– Не знаю, как вы, а я так думаю, – продолжала Аграфена Ивановна, – врач только тогда врач, если его сердцу близка чужая боль. – Она смотрела на портрет. – Горя повидал – дольше рек, выше гор, а сердцу не дал обрасти железом… – Она угрюмо сомкнула губы, точь-в-точь как на фотографии напротив. – Верьте, до войны, когда он был статским врачом, лечил половину Шлиссельбурга, а умер… Все говорил: «Бессовестно брать с больного деньги, он несчастен уже тем, что болен…» Вася, займи гостью!
Она ушла.
– Она про отца, – сказал Василий, входя в комнату. – Ты пойми ее. Не было операции, которую бы он провел без нее. Она не просто была ему опорой, она врач необыкновенный. именно врач, не сестра. Знаешь, она неграмотная.
– Как… неграмотная?
– Напрочь! Чисто петербургское явление: деревенская девушка пришла в богатый дом, влюбила в себя хозяйского сына и восприняла его профессию, а грамоте так и не обучилась. Она могла бы и не стыдиться этого, но робеет. Даже смешно: такая бесстрашная во всем остальном, а тут… В нашем доме большей тайны нет.
Раздался звонок.
– Это к тебе, Вася, – крикнула Аграфена Ивановна.

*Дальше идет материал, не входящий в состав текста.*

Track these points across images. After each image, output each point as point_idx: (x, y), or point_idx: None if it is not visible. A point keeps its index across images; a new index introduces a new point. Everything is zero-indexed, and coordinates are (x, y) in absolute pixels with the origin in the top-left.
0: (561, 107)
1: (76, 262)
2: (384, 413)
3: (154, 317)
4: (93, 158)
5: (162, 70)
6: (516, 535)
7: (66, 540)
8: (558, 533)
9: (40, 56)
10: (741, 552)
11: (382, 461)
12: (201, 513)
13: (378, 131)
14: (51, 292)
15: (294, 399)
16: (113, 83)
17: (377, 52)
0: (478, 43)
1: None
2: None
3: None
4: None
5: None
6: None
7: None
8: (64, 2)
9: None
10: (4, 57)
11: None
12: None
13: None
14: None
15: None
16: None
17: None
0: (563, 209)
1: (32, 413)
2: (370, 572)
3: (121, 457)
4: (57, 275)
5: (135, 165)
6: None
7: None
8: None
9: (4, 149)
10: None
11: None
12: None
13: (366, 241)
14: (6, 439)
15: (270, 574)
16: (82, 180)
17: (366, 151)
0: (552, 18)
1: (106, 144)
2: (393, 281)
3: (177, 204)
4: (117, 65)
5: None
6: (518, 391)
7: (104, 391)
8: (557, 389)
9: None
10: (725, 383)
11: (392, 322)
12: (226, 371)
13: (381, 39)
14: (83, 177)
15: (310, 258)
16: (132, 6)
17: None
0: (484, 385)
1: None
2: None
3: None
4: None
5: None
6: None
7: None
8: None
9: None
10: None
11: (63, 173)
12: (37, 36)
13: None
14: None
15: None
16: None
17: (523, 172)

Елена осталась одна. Эти два человека, глядящие на нее со стен справа и слева, чего они ждали от нее? «Бессовестно брать с больного деньги, он несчастен уже тем, что болен». А разве это не то же самое, что говорила Елена Кокореву, когда они шли сюда? Тогда почему он осмеял ее? Для них бескорыстие – серьезно, а для Елены – нет? Почему?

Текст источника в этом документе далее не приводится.